Ela volta pra casa dele
Por Júlia Tiburi Grashoff
Sua retardada, como é que tu foi te esquecer justo da bolsa? Tu não pode ser mais besta, né, Anabel? E agora? O que tu vai fazer? Chamar a Ana Clara? Não, a coitada recém teve neném e não cabe incomodá-la. Chamar os teus pais? Nem pensar! Tudo menos os sermões da dona Elis Regina. Pronto! Além de sem-carro, virei sem-teto!
Olho pro Carlos Alberto, ele abre um sorrisinho que me estremece as pernas e diz: “Olha, já tá tarde, o Joca provavelmente já está dormindo outra vez. Vamos fazer assim: você vem pra minha casa, e amanhã cedinho a gente vai pra oficina pegar a tua bolsa, ok?”

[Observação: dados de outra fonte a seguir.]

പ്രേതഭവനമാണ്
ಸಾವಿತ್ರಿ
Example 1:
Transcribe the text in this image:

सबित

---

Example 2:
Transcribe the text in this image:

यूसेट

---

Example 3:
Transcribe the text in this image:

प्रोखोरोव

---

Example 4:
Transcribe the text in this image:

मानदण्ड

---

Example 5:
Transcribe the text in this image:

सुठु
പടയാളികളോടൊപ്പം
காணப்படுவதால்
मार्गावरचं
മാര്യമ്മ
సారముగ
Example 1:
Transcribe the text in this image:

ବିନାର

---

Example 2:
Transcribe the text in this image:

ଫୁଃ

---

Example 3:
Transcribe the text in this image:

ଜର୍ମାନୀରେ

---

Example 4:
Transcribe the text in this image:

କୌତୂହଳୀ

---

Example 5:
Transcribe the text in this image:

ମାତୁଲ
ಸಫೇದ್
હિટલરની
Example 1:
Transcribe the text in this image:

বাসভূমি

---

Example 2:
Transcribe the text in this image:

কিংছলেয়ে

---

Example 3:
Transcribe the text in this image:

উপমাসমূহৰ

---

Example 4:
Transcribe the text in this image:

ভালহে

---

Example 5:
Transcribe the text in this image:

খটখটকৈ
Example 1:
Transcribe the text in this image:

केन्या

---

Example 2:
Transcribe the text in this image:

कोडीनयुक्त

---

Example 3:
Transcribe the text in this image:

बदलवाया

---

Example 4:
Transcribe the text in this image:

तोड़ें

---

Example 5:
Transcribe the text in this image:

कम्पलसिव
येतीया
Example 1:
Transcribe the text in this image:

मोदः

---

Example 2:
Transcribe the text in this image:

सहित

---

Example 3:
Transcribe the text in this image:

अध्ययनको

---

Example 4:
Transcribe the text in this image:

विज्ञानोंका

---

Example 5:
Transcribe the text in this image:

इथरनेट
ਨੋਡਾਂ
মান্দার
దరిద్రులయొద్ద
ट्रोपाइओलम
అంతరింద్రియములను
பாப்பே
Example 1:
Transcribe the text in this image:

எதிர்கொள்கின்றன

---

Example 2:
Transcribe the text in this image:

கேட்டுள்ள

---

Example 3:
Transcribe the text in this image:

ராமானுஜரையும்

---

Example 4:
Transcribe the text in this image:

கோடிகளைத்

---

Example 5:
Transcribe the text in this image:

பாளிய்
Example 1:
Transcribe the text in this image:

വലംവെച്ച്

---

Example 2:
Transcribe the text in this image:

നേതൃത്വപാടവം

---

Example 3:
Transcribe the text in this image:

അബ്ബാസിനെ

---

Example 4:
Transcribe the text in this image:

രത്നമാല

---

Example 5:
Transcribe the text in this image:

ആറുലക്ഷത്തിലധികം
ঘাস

E agora? Tu não tem alternativa, tem? O negócio vai ser aceitar o convite. Mas diz pra ele que você dorme na sala! Ah, ele tem quarto de hóspedes? Bom, melhor assim. Já pensou se ele morasse numa quitinete que nem tu? Ai, mas como é que eu vou fazer? Eu mal conheço o cara e vou pra casa dele sem minha escova de dentes, sem minha necessaire com os meus batons, rímel e afins… sem meus creminhos, desodorante. Saco, amanhã de manhã eu vou estar parecendo um monstro e o cara vai se assustar de vez, ainda mais depois do fiasco de hoje! Primeiro tu fica bêbada com um Martini. Unzinho! Depois tu entra na bunda de um fuca e, pra completar, vai acordar que nem um dragão! Ah sim, tu nem pijama tem! Mais essa ainda! Ok, sem pânico. Tu é uma mulher inteligente, tem curso de primeiros socorros e fala inglês fluentemente. Tu vai sair dessa!

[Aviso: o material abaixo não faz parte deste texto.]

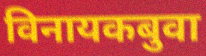
विनायकबुवा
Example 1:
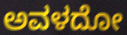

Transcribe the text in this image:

ಅವಳದೋ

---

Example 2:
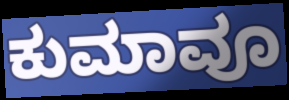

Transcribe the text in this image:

ಕುಮಾವೂ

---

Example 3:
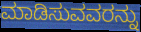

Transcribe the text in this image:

ಮಾಡಿಸುವವರನ್ನು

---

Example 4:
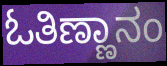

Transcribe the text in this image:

ಓತಿಣ್ಣಾನಂ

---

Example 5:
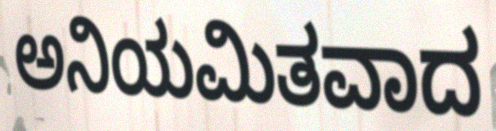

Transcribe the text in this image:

ಅನಿಯಮಿತವಾದ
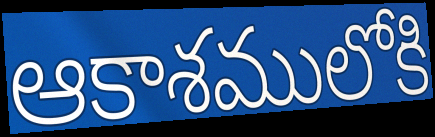
ఆకాశములోకి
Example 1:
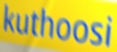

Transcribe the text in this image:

kuthoosi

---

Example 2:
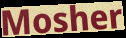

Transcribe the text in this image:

Mosher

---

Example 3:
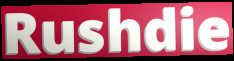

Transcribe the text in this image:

Rushdie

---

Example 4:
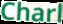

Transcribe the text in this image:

Charl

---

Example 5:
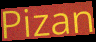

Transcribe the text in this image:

Pizan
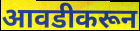
आवडीकरून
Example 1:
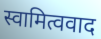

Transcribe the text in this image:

स्वामित्ववाद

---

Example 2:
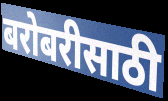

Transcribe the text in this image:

बरोबरीसाठी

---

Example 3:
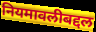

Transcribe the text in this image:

नियमावलीबद्दल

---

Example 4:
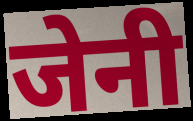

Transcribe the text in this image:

जेनी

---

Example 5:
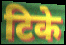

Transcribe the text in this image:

टिके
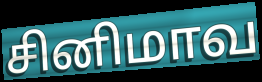
சினிமாவ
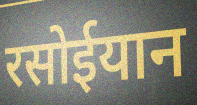
रसोईयान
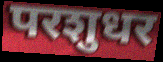
परशुधर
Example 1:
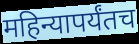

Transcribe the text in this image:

महिन्यापर्यंतच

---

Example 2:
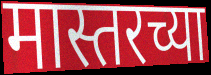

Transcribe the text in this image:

मास्तरच्या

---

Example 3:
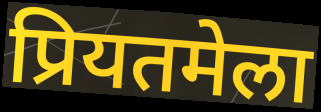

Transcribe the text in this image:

प्रियतमेला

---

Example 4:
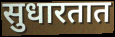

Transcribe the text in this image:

सुधारतात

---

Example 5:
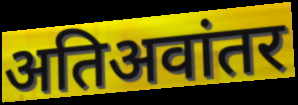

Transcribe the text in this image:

अतिअवांतर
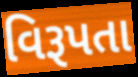
વિરૂપતા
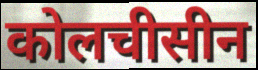
कोलचीसीन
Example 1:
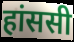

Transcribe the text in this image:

हांससी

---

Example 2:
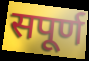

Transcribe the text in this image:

सपूर्ण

Enquanto isso, ele tá aqui do teu lado, segurando as chaves de casa e dizendo que tudo que tu precisa é uma boa noite de sono, que amanhã será um outro dia. Aliás, isso me lembra a Scarlett O’Hara. Ai, Anabel, para de viajar!
Chegamos ao apartamento dele. O meu copo de martíni ainda tava em cima da mesa.
Não posso nem olhar praquele copo. Maldito copo! Tudo porque tu queria dar uma relaxadinha. Porque tu não conseguia lidar com a imagem dele tomando banho. Tarada, pervertida! “O quarto de hospedes é aqui, a cozinha fica no fim do corredor e o banheiro você sabe onde é, né?”, ele disse com um sorrisinho malandro. Como assim, eu sei onde é? Ah, essa não! Ele percebeu que eu fiquei cuidando. Tu dá muito na cara, Anabel. “Obrigada. Eu nem sei como te agradecer, você foi muito legal comigo hoje.”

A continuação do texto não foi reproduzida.